Companies are often judged by their customers, by the market, and by their competition. The best firms, however, also take great care to judge their own performance levels. By doing this, they can stay on top of problem areas and focus on the strengths that they might have. In terms of identifying areas of weakness so that they may be rectified, there might be no better method to use than a quality gap analysis. It is an extremely useful and versatile business tool.
The simple theory behind a quality gap analysis states that every company should set benchmarks for performance on every aspect of their business operations. Very few businesses have every facet working at the top of their expectations all the time. As a result, gaps are created between what a company wants to deliver and what it is actually achieving. A gap analysis can identify these lapses in quality so that steps may be taken to correct the most pressing issues.
There are different gaps that may be addressed by a quality gap analysis, many of them having to do with how customers perceive a business. A service gap analysis measures any areas where a company might not be delivering optimum service to their clientele. By contrast, a product gap analysis is focused on the actual products being offered to customers and whether or not those products are satisfactory.

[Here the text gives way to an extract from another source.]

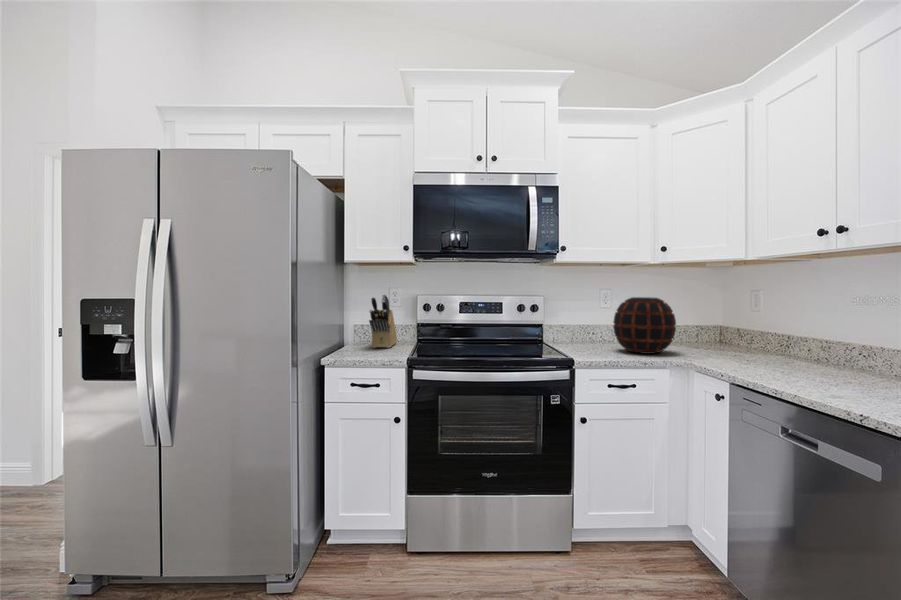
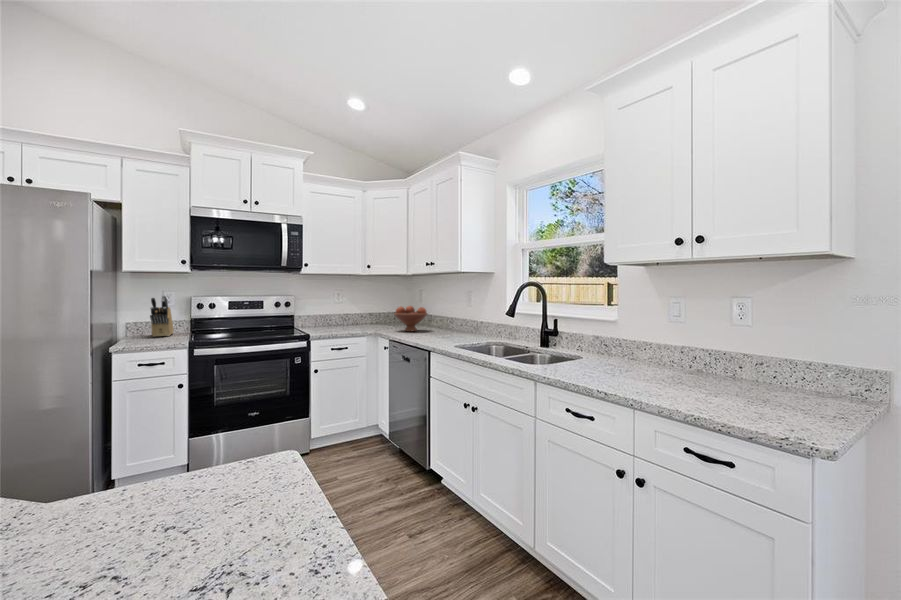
decorative vase: present [613,297,676,354] -> none [339,297,375,331]
fruit bowl: none [718,315,795,363] -> present [394,306,427,332]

In many cases, a chart identifying the different classes of performance is used in a quality gap analysis. By labeling certain levels of performance, managers can better identify what levels they wish to reach. Through marketing research, they can then find out how close they are to those levels. Giving numerical values to the different levels allows managers to present the information as quantifiable statistics. All of these efforts go toward identifying any dissatisfaction customers might have with a company, which must be avoided at all costs in any business environment.